In turn Long Weekend is as much a social commentary on our relationship with the Earth, as much as it is a chilling horror classic.

 

 

#2
LAKE MUNGO (2009)
Lake Mungo poster

CAST
ROSIE TRAYNOR, DAVID PLEDGER, MARTIN SHARPE, TALIA ZUCKER, STEVE JODRELL

DIRECTED BY
JOEL ANDERSON

A film about grief and revelation, Lake Mungo succeeds as both a portrait of a family in mourning, and a chilling ghost story where even a simple photograph featuring a paranormal apparition can give chills.

Gorgeously shot and impeccably acted, writer/director Joel Anderson uses the ever popular mockumentary format and makes it his own, turning in a film just as frightening as any Blair Witch Project or Paranormal Activity, but anchored with an undeniable sense of humanity.

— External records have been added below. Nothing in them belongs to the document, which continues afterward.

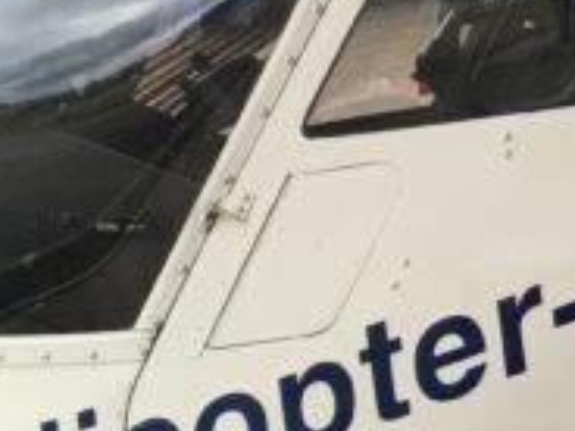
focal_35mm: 121
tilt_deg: -0.5
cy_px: -294
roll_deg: -0.7
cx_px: 1084
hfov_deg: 14.1
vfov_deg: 11.5
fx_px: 2010
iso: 32
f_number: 2.2
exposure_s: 1/33
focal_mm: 4.15
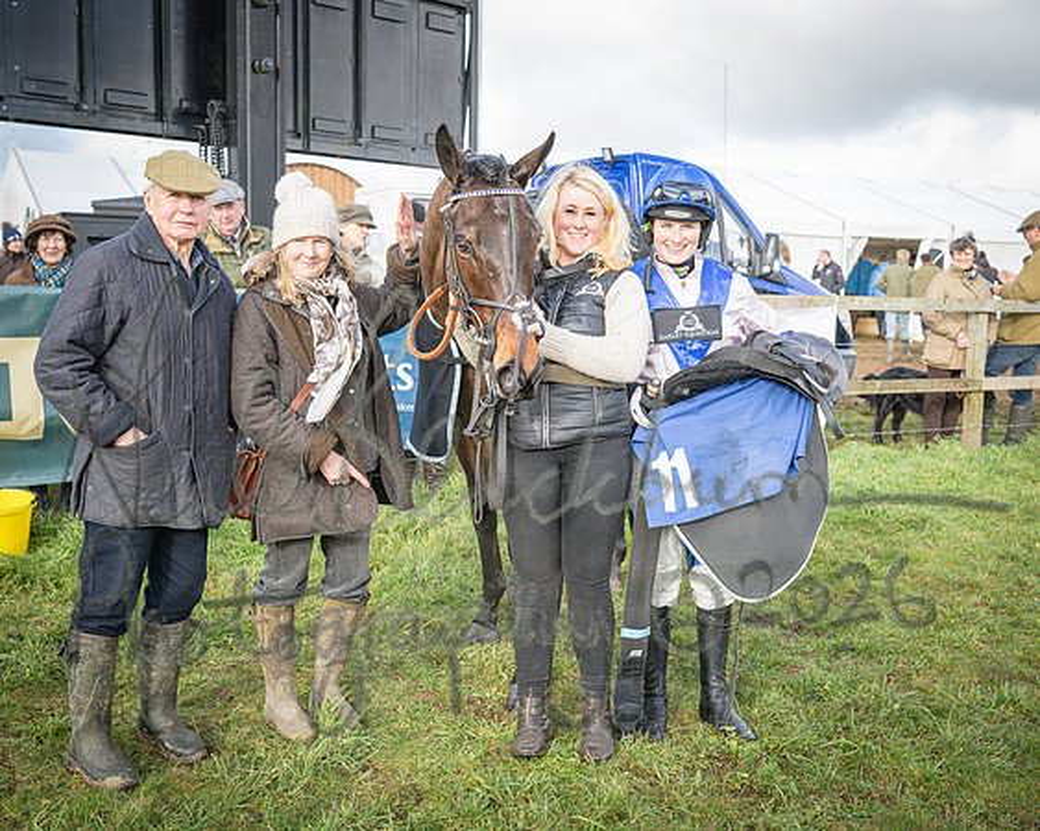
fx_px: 1213
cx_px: 520
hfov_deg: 46.4
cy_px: 416
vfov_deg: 37.8
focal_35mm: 39
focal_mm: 35
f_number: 4
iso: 200
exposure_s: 1/400
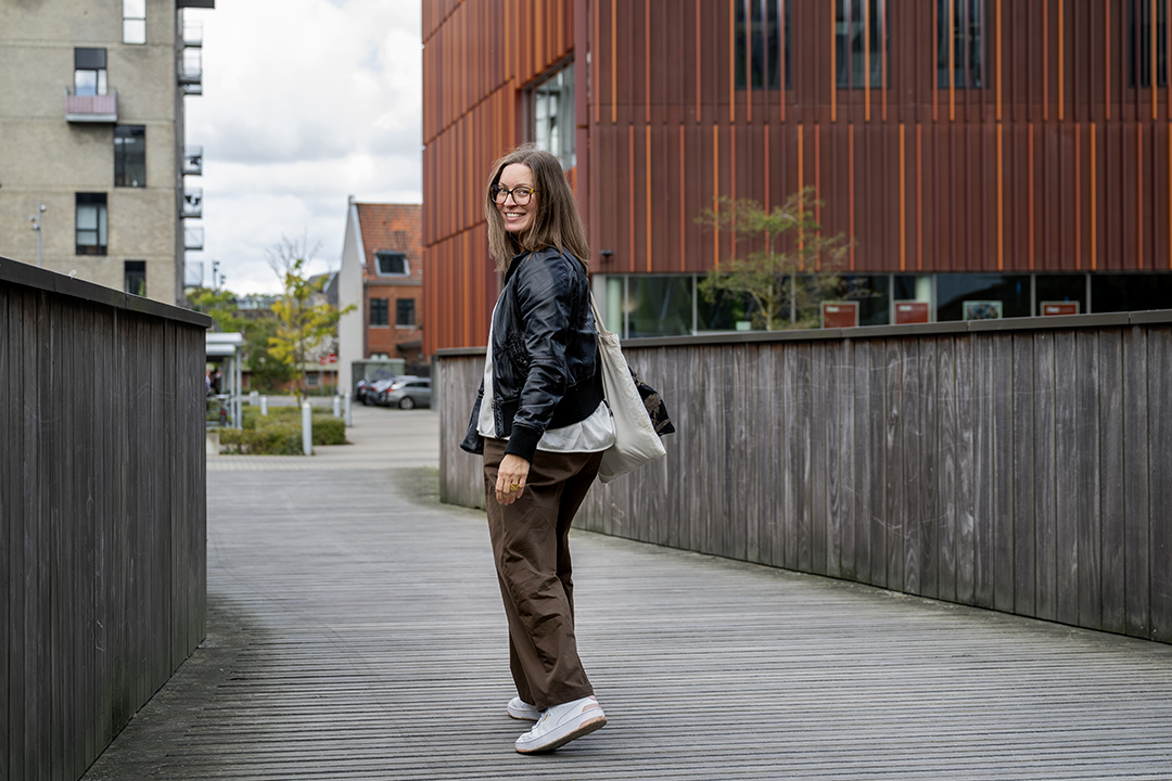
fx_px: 1790
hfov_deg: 36.2
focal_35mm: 55
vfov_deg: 24.6
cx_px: 586
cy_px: 390
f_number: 4
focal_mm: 55
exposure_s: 1/800
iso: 400
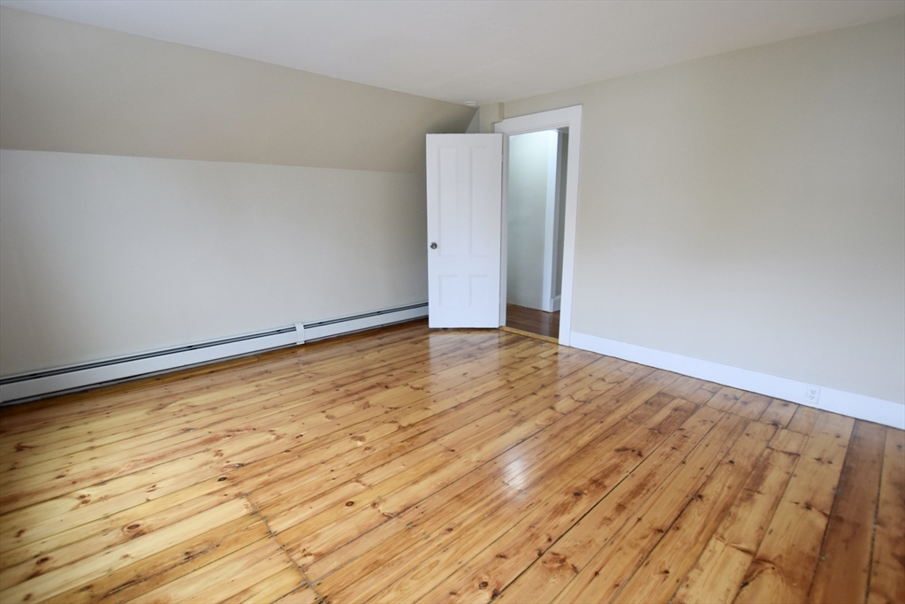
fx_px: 377
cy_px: 302
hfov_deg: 100.4
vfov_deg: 77.3
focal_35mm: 15
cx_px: 452
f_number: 4
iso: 400
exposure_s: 1/60
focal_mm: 10
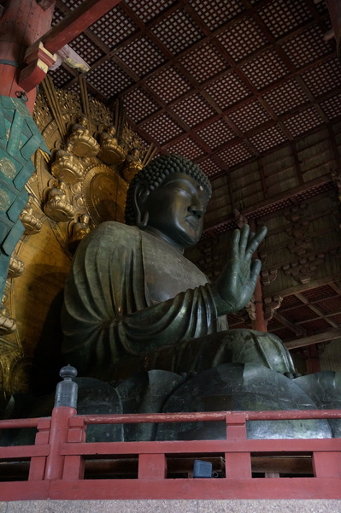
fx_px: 512
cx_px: 170
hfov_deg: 36.8
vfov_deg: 53.2
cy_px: 256
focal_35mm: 36
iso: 3200
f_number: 4.5
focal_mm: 24
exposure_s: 1/50
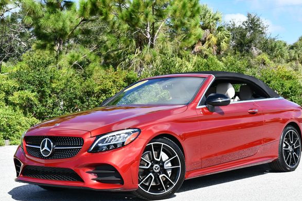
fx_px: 571
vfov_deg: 20.0
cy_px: 110
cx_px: 160
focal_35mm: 68
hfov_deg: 29.6
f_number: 8
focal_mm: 31
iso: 125
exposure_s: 1/250
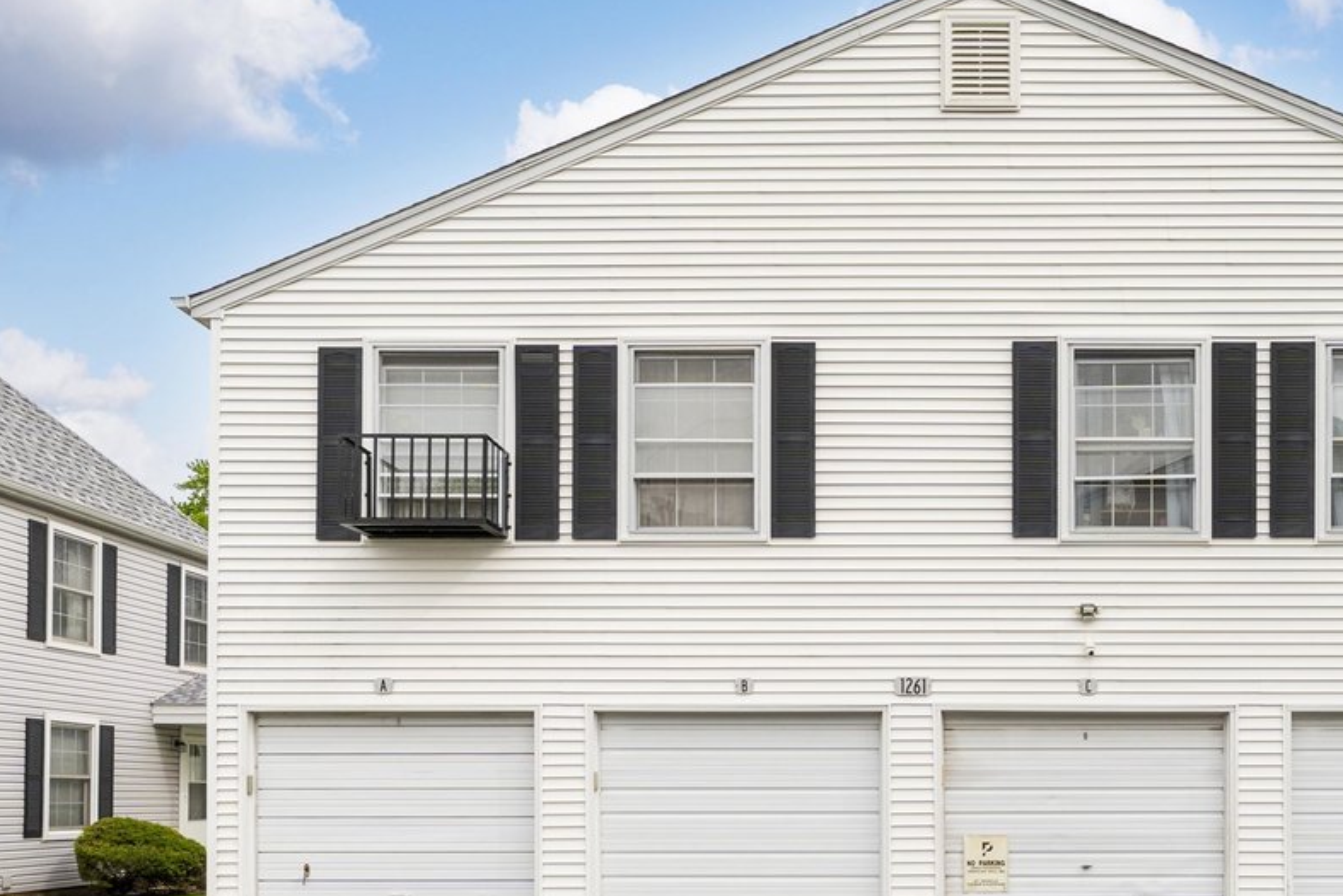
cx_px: 887
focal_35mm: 36
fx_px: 1360
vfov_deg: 34.9
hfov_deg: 51.7
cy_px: 765
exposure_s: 1/500
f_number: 8
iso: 200
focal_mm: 17.7
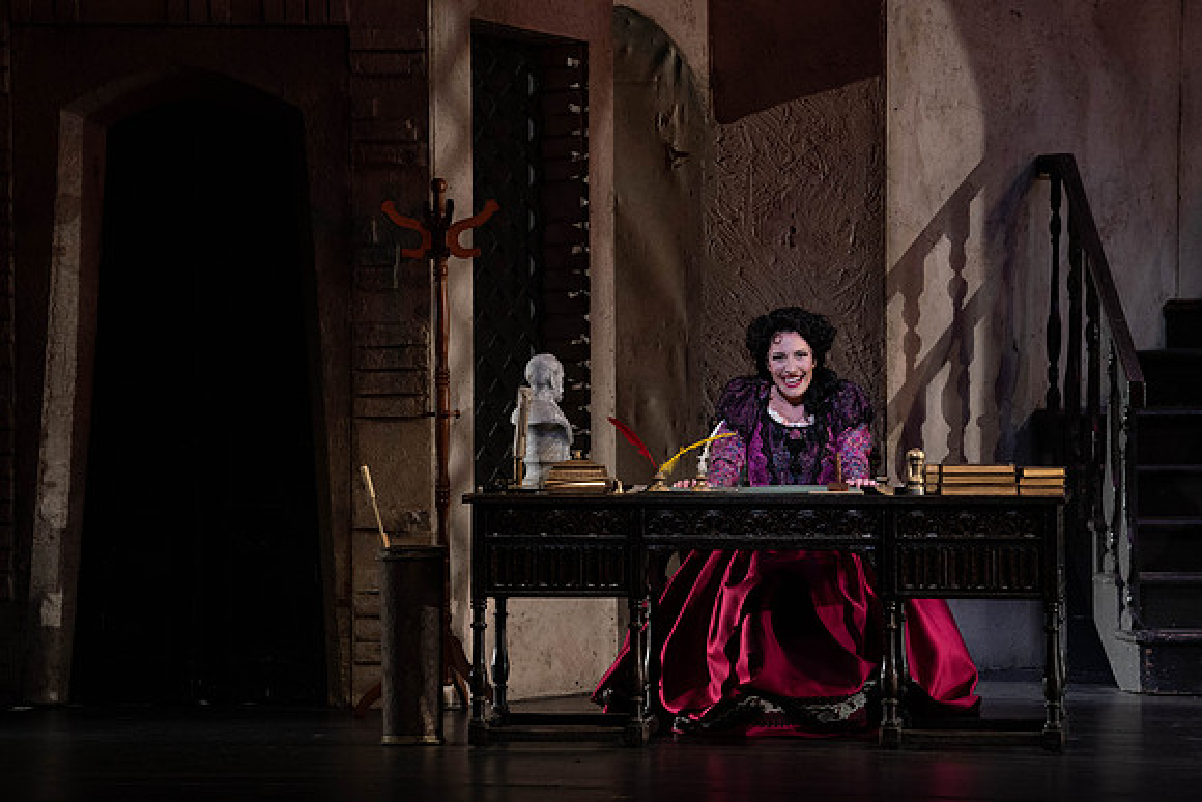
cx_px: 601
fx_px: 6679
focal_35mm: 200
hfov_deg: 10.3
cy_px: 401
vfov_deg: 6.9
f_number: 7.1
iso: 3200
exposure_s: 1/250
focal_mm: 200
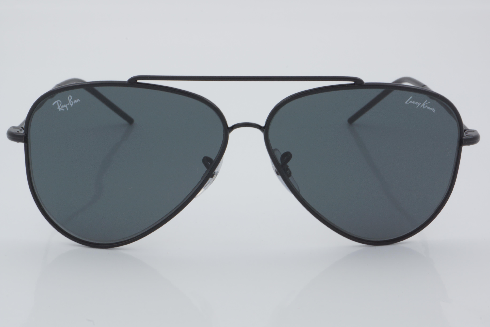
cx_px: 245
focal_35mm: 82
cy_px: 164
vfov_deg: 16.6
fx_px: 1123
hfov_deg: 24.6
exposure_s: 1/4
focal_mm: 55
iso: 100
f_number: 32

Of course an American remake is underway, but it will be hard pressed to copy the sublime style, intimate horror, and heartfelt emotion found in Lake Mungo.

 

 

#1
PICNIC AT HANGING ROCK (1975)
Picnic at Hanging Rock psoter

CAST
VIVEAN GREY, DOMINIC GUARD,JOHN JARRET,ANNE-LOUISE LAMBERT,HELEN MORSE

DIRECTED BY
PETER WEIR

An eerie horror mystery based on the supposed true life disappearance of three schoolgirls and a teacher in the Australian outback, Peter Weir’s critical breakthrough Picnic at Hanging Rock is as chilling a mystery as they come.

Blending period detail with paranormal activity, the dread in Picnic… is palpable as no resolution is given for what happened to these people, who presumably vanished in thin air as Weir forces us to use our imagination and draw our own conclusions. Yet the most distressing thing of all is that no conclusion can be formed.